Can you initialize them fully? Not sure, what would be implementation semantics for a partially initialized __constant variable.

Also, If you think this is a problem, Can you upload a minimal test-case that I can share it with the driver team? Thanks!


Looking at the generated code, it appears to only zero-initialize fields before the last explicitly initialized one. Not a problem for this particular struct, but not something I should probably be relying on. I have attached a minimal testcase.


Thanks for the testcase. The problem was reproducible with the internal driver here too. I will forward this to relevant team.


Doing some more study of the kernel, it looks like it is a printf issue rather than __constant buffer getting corrupt.

PFA the code I tried. I am copying the constant buffer in a global buffer and then reading it back on host side. I am getting expected results for this case. Can you confirm it the attached code works for you too. I am forwarding the printf issue to AMD engineers anyway.

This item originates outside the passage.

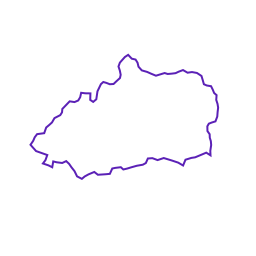 outline of Toledo, Minas Gerais, Brazil, rotated 331°
{"feature_id": "56859067B38036328952181", "entity_name": "Toledo", "entity_type": "district", "adm_level": 2, "iso_a3": "BRA", "parent_name": "Brazil", "parent_adm1": "Minas Gerais", "projection": "mercator", "projection_center": [-46.383, -22.708], "detail": "fine", "context": "isolated", "style": "outline", "palette": "violet", "viewbox_px": 256, "rotation_deg": 331, "n_neighbors": 0, "source": "geoboundaries", "source_scale": "gbopen_adm2", "svg_char_len": 1555}
<svg xmlns="http://www.w3.org/2000/svg" viewBox="0 0 256 256"><g transform="rotate(331 128 128)"><path d="M221.4,142.2L220.3,139.1L220.7,135.8L220.9,131.7L217.5,129.0L215.6,126.5L216.5,122.7L217.5,118.1L215.0,113.3L211.1,110.1L206.9,108.5L204.2,104.0L199.5,103.3L196.2,103.1L192.7,101.7L188.9,100.0L186.7,97.7L182.5,96.8L177.8,95.8L174.6,91.8L171.9,88.2L168.0,84.3L166.9,79.5L168.0,75.5L167.8,71.8L164.9,69.2L163.6,64.1L159.7,64.4L155.4,65.9L152.6,66.9L149.5,69.6L148.7,73.8L147.4,77.9L145.2,80.4L140.9,81.4L136.7,82.5L133.3,80.9L131.0,78.1L128.7,75.8L125.6,76.5L119.1,81.1L114.2,87.5L110.2,88.3L108.6,85.1L111.9,79.5L107.4,76.9L104.1,74.5L101.1,77.9L97.8,79.8L93.8,79.4L89.9,76.4L79.8,79.5L77.9,82.3L75.0,83.9L68.5,83.7L64.2,86.3L60.8,87.1L56.7,87.9L52.2,91.9L45.5,89.3L41.9,90.9L38.8,93.3L34.6,95.4L35.3,98.7L36.4,103.6L44.3,112.5L40.2,116.1L36.4,117.8L40.3,122.1L42.7,125.6L46.4,121.0L49.0,123.4L53.5,126.7L57.9,127.0L59.1,130.8L59.5,134.9L60.3,139.8L60.0,145.6L63.0,150.1L66.6,149.4L70.9,149.4L77.2,150.1L79.0,154.3L86.0,157.6L89.9,159.3L94.6,155.8L97.5,156.7L102.7,158.8L103.8,162.0L107.7,163.1L111.5,163.9L117.4,165.3L123.2,167.3L126.6,167.3L130.6,164.3L134.7,166.2L138.3,170.4L144.7,171.6L150.7,177.8L155.1,182.6L158.0,187.5L162.9,183.6L169.0,184.9L172.5,186.2L180.6,187.1L184.5,187.5L186.9,191.9L188.9,187.9L192.5,183.2L194.1,179.6L194.8,176.2L196.4,173.0L196.0,169.2L198.2,165.0L200.8,163.4L203.8,163.8L207.7,164.6L211.6,161.3L214.1,157.5L216.7,153.9L218.0,150.3L218.8,146.2L221.4,142.2Z" fill="none" stroke="#5b21b6" stroke-width="2"/></g></svg>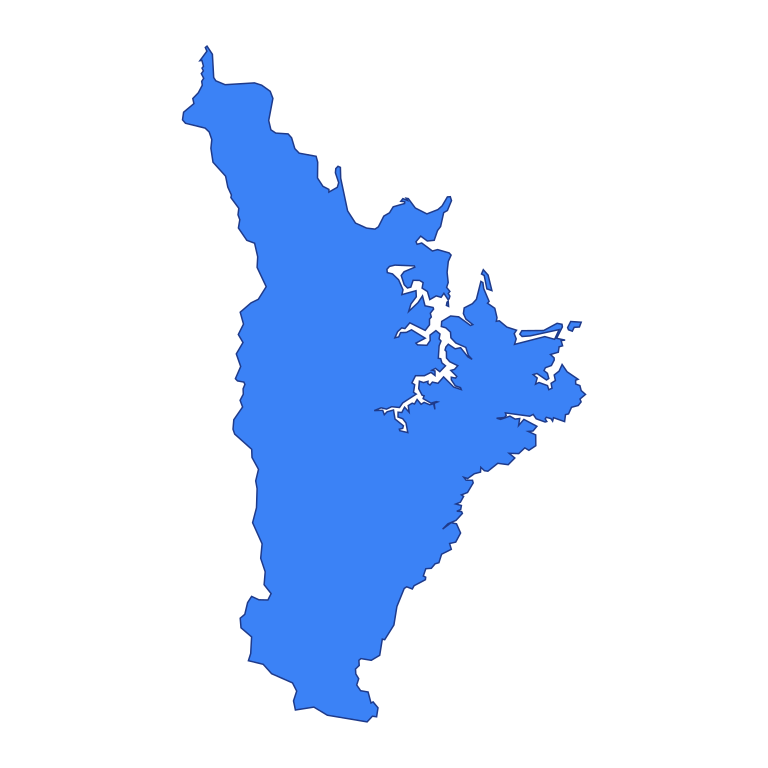 outline of Hornsby, New South Wales, Australia
{"feature_id": "25037944B15233431502175", "entity_name": "Hornsby", "entity_type": "district", "adm_level": 2, "iso_a3": "AUS", "parent_name": "Australia", "parent_adm1": "New South Wales", "projection": "robinson", "projection_center": [151.145, -33.572], "detail": "fine", "context": "isolated", "style": "filled", "palette": "blue", "viewbox_px": 768, "rotation_deg": 0, "n_neighbors": 0, "source": "geoboundaries", "source_scale": "gbopen_adm2", "svg_char_len": 6112}
<svg xmlns="http://www.w3.org/2000/svg" viewBox="0 0 768 768"><path d="M207.0,46.1L205.3,47.5L206.9,51.2L199.9,60.7L201.9,60.4L203.5,66.3L202.0,68.1L203.4,70.9L201.3,73.6L203.7,78.3L201.7,81.3L202.3,85.2L198.3,92.8L192.8,98.5L193.9,103.6L183.6,112.2L182.5,119.8L185.5,123.3L205.1,128.1L209.2,132.0L211.8,139.6L210.9,148.3L213.0,162.2L225.6,176.2L227.8,187.1L231.4,195.0L230.9,197.6L238.8,208.3L238.0,214.8L239.8,219.7L238.4,228.0L246.8,240.3L254.6,243.2L257.7,256.8L257.1,267.4L266.2,286.7L258.3,299.3L251.0,302.9L240.2,312.2L243.5,324.1L238.3,334.5L243.0,342.5L236.3,353.9L240.7,366.5L235.4,378.7L237.5,380.9L243.9,382.1L244.9,384.4L243.1,388.8L243.3,394.2L240.1,400.3L242.6,407.0L233.8,419.7L233.0,429.2L234.7,434.1L251.7,449.3L252.0,457.5L258.5,469.3L255.7,480.9L257.1,488.6L256.5,507.7L252.6,522.7L262.1,543.8L260.7,558.3L265.2,571.8L264.1,584.7L271.1,593.6L267.9,600.0L258.9,599.8L251.6,596.4L247.6,602.6L244.8,614.3L240.2,618.2L241.0,627.8L251.6,636.9L250.7,653.5L248.4,660.7L263.2,664.3L271.6,673.7L292.5,682.9L296.7,691.1L293.5,700.9L295.4,710.0L313.9,707.1L327.3,715.2L367.1,721.9L372.4,716.2L376.6,716.8L378.0,707.8L373.1,701.9L371.0,703.0L368.1,692.0L360.6,690.7L356.7,685.0L358.7,678.7L355.8,673.9L355.5,669.0L359.2,665.5L358.9,660.3L360.9,658.6L371.3,660.3L379.7,655.3L382.3,639.1L384.7,639.7L393.9,625.0L396.9,606.5L404.2,588.5L406.7,586.8L412.3,589.0L414.1,585.7L425.4,579.7L425.7,577.2L423.3,576.0L425.8,568.7L431.3,568.3L435.1,563.8L438.9,562.7L441.6,554.2L451.3,549.3L449.6,543.5L455.7,542.1L460.6,533.0L456.5,523.8L451.1,522.7L442.6,529.1L447.9,523.8L456.0,520.4L462.4,513.4L461.6,511.6L456.8,511.2L460.7,509.5L461.4,505.5L455.8,504.0L460.4,502.2L463.6,496.4L461.4,494.9L467.5,492.5L473.2,482.9L472.5,480.3L466.1,480.2L463.8,477.3L467.7,478.5L474.4,473.7L480.5,472.1L480.8,467.3L484.4,470.7L487.9,471.2L497.8,463.3L508.2,464.7L514.8,458.0L509.1,453.3L518.7,453.6L524.8,447.9L528.9,450.3L535.8,445.7L535.7,434.9L528.2,431.4L533.0,431.0L536.9,426.3L523.9,419.4L518.6,425.5L519.7,418.5L515.1,419.1L509.9,416.1L500.6,419.4L496.6,418.2L504.5,417.5L506.2,415.4L505.4,412.9L529.7,416.2L533.2,414.4L536.2,418.8L545.1,422.0L546.8,421.5L545.2,418.9L546.3,417.3L550.9,418.6L552.6,421.1L553.5,417.7L564.6,421.6L565.5,414.6L568.5,413.9L571.5,407.3L578.2,405.5L581.1,401.9L580.0,399.0L585.5,394.4L581.2,390.6L579.9,385.6L575.7,384.0L575.6,380.2L578.1,379.3L567.1,371.8L562.1,364.5L559.1,371.1L554.2,375.0L555.4,380.5L551.1,383.3L552.0,388.2L548.8,389.7L547.5,385.6L539.0,382.5L535.5,384.2L537.2,378.0L533.1,374.6L537.0,373.5L546.5,380.0L548.8,378.5L547.4,373.3L544.0,370.6L545.4,367.7L551.4,365.5L554.2,360.1L554.1,357.9L550.5,354.5L558.3,352.2L559.1,346.8L562.6,345.8L561.1,340.6L565.1,340.1L556.6,338.3L562.4,326.9L562.0,324.3L557.1,323.3L543.7,330.5L521.9,330.7L519.8,334.1L522.1,336.5L530.1,335.9L559.1,329.6L554.6,339.3L544.8,336.6L514.5,344.4L516.2,338.9L514.2,333.6L516.5,330.2L506.9,327.1L499.3,320.8L496.3,321.3L497.0,317.7L494.8,308.3L487.5,303.2L489.1,301.4L483.7,288.6L482.9,282.6L480.9,281.4L476.4,299.3L472.4,303.7L464.2,307.9L463.4,313.6L465.9,319.1L472.8,324.6L470.5,325.5L458.7,316.8L450.6,316.0L441.7,321.4L441.3,326.5L445.8,327.8L450.5,332.1L450.9,337.8L455.8,343.0L465.8,347.4L468.4,355.4L472.1,359.4L467.8,356.8L460.6,347.7L455.1,348.8L448.3,344.2L445.9,347.0L445.0,350.1L446.4,351.5L446.5,358.0L449.7,361.7L457.8,365.7L454.5,369.4L450.8,370.4L456.8,376.4L455.6,378.1L451.3,377.2L451.3,379.8L455.3,385.8L460.5,387.6L461.3,389.6L453.7,387.1L443.6,376.9L438.0,383.3L432.4,382.1L430.0,385.0L427.8,383.5L428.0,381.3L423.5,382.6L419.4,381.2L418.7,388.7L422.1,395.2L424.1,395.8L423.1,398.6L431.0,403.1L436.4,401.6L437.7,401.9L434.2,403.3L434.9,409.4L433.6,403.7L429.8,404.8L424.1,402.4L421.1,404.3L417.1,399.5L414.5,404.0L412.2,403.2L408.2,405.6L409.1,412.2L404.6,407.2L401.8,412.5L398.1,412.2L398.0,417.0L402.7,418.7L406.0,423.0L407.8,432.6L399.8,430.7L399.3,429.2L402.7,428.4L403.4,425.8L395.0,419.0L393.5,410.0L387.1,411.8L384.3,414.7L382.7,410.3L374.2,410.6L381.1,407.8L386.5,409.1L391.7,406.7L399.5,407.5L402.7,402.9L416.2,394.1L413.5,392.3L414.7,384.7L411.9,382.9L415.5,375.7L424.4,375.7L431.0,372.4L435.0,375.5L435.0,371.0L431.9,370.2L435.5,368.4L439.8,371.7L445.5,365.8L441.9,362.9L440.7,358.7L438.3,358.3L439.1,345.8L441.0,341.0L439.1,338.9L440.0,334.0L435.9,330.6L430.0,335.1L430.2,340.5L426.9,345.3L417.6,344.9L415.9,343.1L425.2,338.2L411.5,329.8L406.4,332.4L400.6,332.6L398.7,336.9L394.9,337.8L397.6,331.7L401.7,327.9L404.9,328.6L409.8,322.8L425.2,330.4L429.5,324.8L429.5,319.1L431.3,317.0L430.3,313.2L433.6,309.1L433.1,307.5L425.0,305.8L422.5,295.9L418.0,302.7L408.7,311.4L410.9,304.0L416.3,296.8L416.0,290.7L401.9,294.6L403.0,289.8L398.6,279.8L392.5,273.9L387.3,272.6L386.9,269.3L389.5,266.4L395.0,265.1L414.3,265.9L414.8,267.2L404.1,271.7L401.2,275.5L404.2,284.7L407.5,288.0L410.8,287.1L413.1,280.3L419.6,280.4L423.1,282.6L422.1,288.1L427.4,291.5L429.8,299.6L436.2,295.9L441.1,297.3L443.9,293.3L448.1,299.7L449.1,298.8L449.9,296.1L448.2,293.5L449.9,291.4L446.6,287.4L448.2,282.6L447.1,272.3L448.3,261.4L451.1,255.1L449.1,252.9L437.6,249.6L432.4,251.0L421.7,243.0L417.1,244.3L416.0,241.7L420.7,236.1L427.3,241.0L434.2,240.3L437.5,230.6L440.6,226.5L443.7,212.6L447.4,210.5L451.5,200.6L450.3,196.7L447.4,196.9L442.1,205.9L437.9,209.6L426.9,213.9L415.3,208.0L408.3,198.6L406.1,198.2L407.4,200.4L402.9,198.6L400.8,201.3L404.7,201.7L404.6,203.5L393.2,206.8L389.5,212.8L383.8,216.1L378.4,226.8L375.0,229.1L366.6,228.1L355.5,223.1L347.6,210.9L340.7,178.2L340.4,167.4L338.0,166.3L335.8,168.6L335.4,172.8L338.7,182.7L337.3,187.3L328.9,192.1L328.9,189.4L322.9,186.3L317.5,178.0L317.7,162.2L316.1,156.3L299.2,153.2L294.8,148.6L291.6,137.8L288.1,133.9L275.8,133.1L270.9,129.8L268.7,120.5L272.9,98.4L270.2,91.3L261.7,85.2L254.5,82.9L225.1,84.7L215.8,80.8L213.7,77.5L212.4,54.3L207.0,46.1ZM484.2,275.5L486.9,288.9L491.9,290.6L488.1,275.1L483.3,269.7L481.5,274.0L484.2,275.5ZM567.6,327.6L568.5,329.8L572.3,331.2L574.2,327.3L579.4,327.0L581.2,322.2L570.7,321.5L567.6,327.6ZM446.4,305.4L448.6,306.4L448.2,301.2L447.0,302.2L446.4,305.4Z" fill="#3b82f6" stroke="#1e3a8a" stroke-width="1.5"/></svg>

This code does work for me. However, changing it to copy the structs field by field instead of all at once causes it to fail. I.e. replacing:

gPlanes = planes;

with the (theoretically equivalent) code:

gPlanes.material = planes.material;
gPlanes.point = planes.point;
gPlanes.normal = planes.normal;

causes it to fail, with the last two fields being printed as all zeros.


Yeah right. This was also reproducible. I am sending another testcase to the AMD engineering team. Thanks for your support.


The implementation assumes that that the host and device have the same layout for this structure:

typedef struct {
  int material;
  cl_float3 point;
  cl_float3 normal;
} Plane;

But the implementation will match the structure layout of just the device compiler, not of the host compiler.  Since cl_float3 will need to align to a 16-byte boundary on the device, the size of the structure is 48 bytes at the device side, while the size of the structure is 36 byte at the host side.